* About this exercise: Among the entries below, count the lines that contain the word "Обеспечение". Write down only the total.

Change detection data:
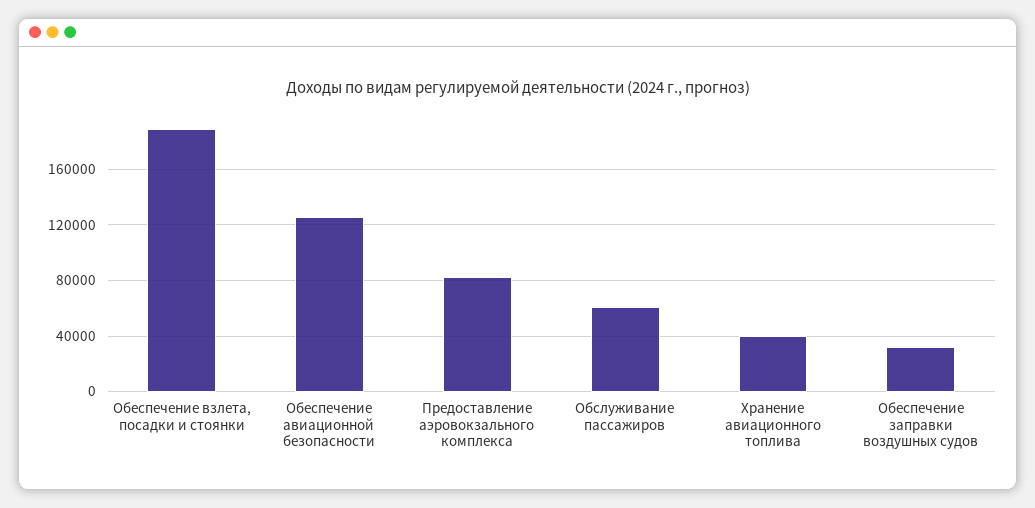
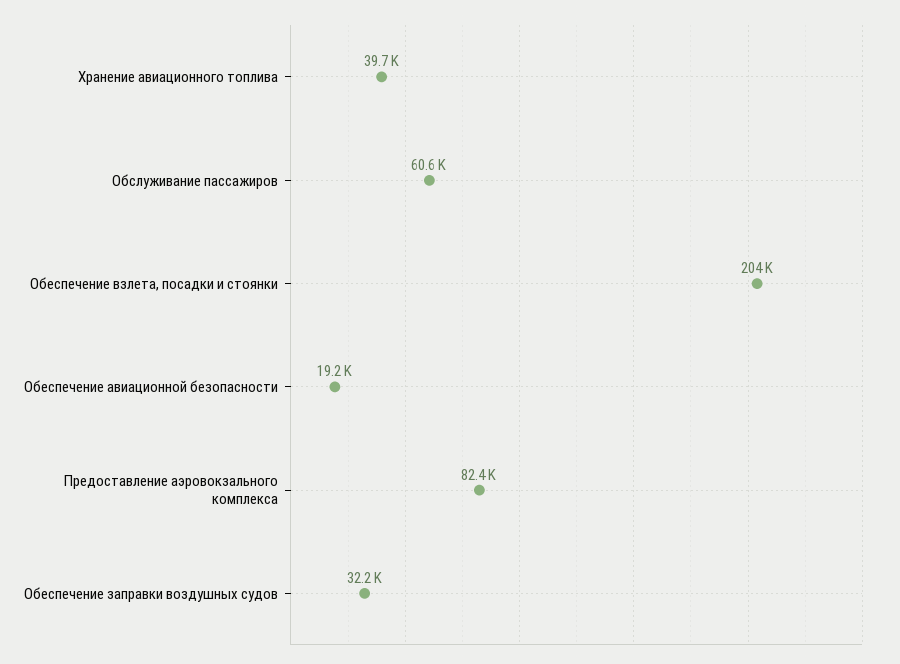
Обеспечение взлета, посадки и стоянки: 190000 -> 204000
Обеспечение авиационной безопасности: 125000 -> 19200

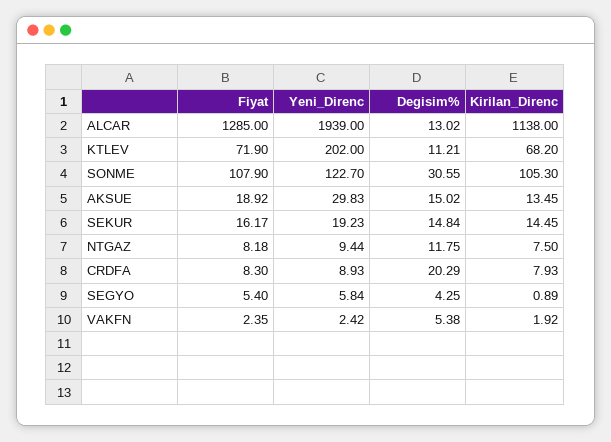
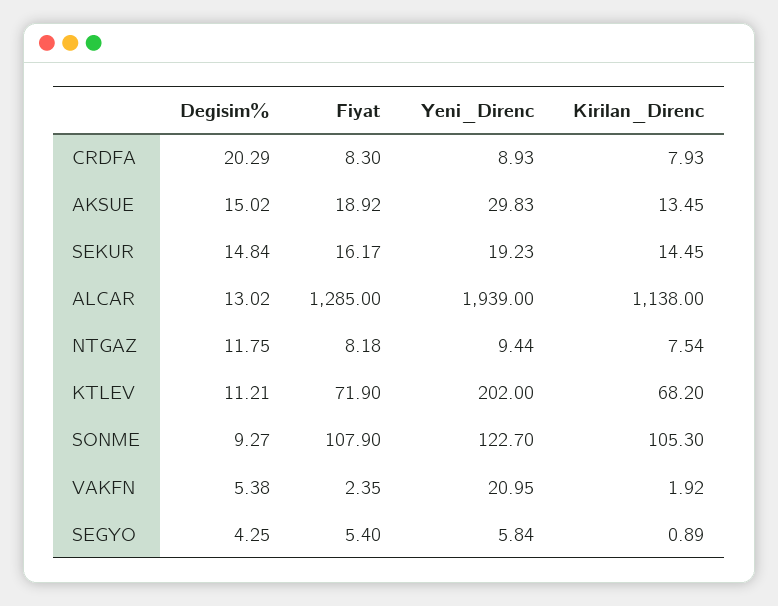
Degisim%, SONME: 30.55 -> 9.27
Kirilan_Direnc, NTGAZ: 7.5 -> 7.54
Yeni_Direnc, VAKFN: 2.42 -> 20.95

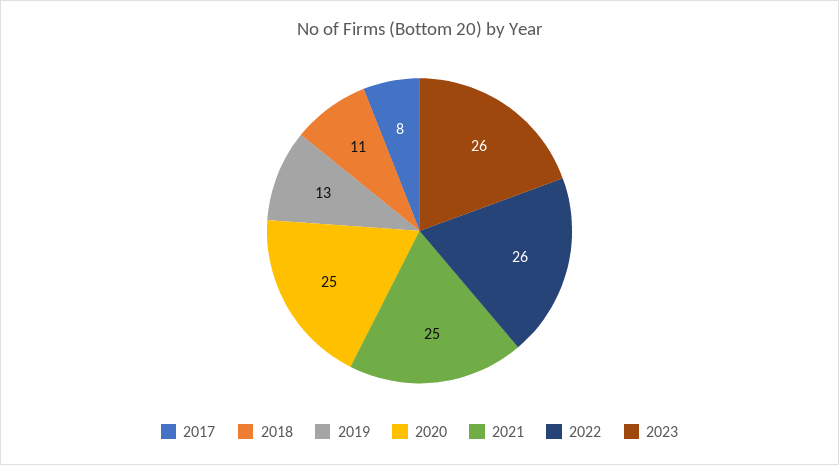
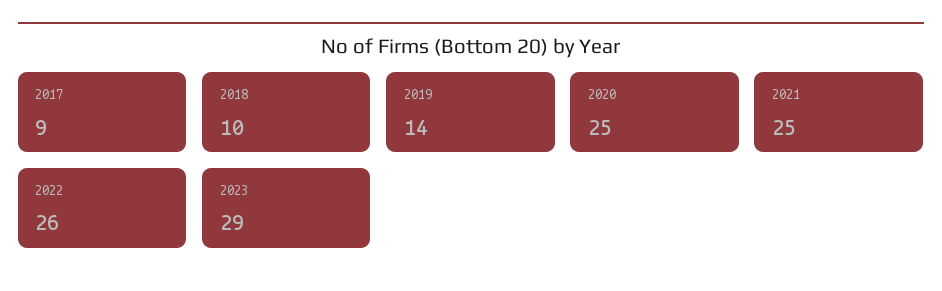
2017: 8 -> 9
2018: 11 -> 10
2019: 13 -> 14
2023: 26 -> 29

* Response box: 2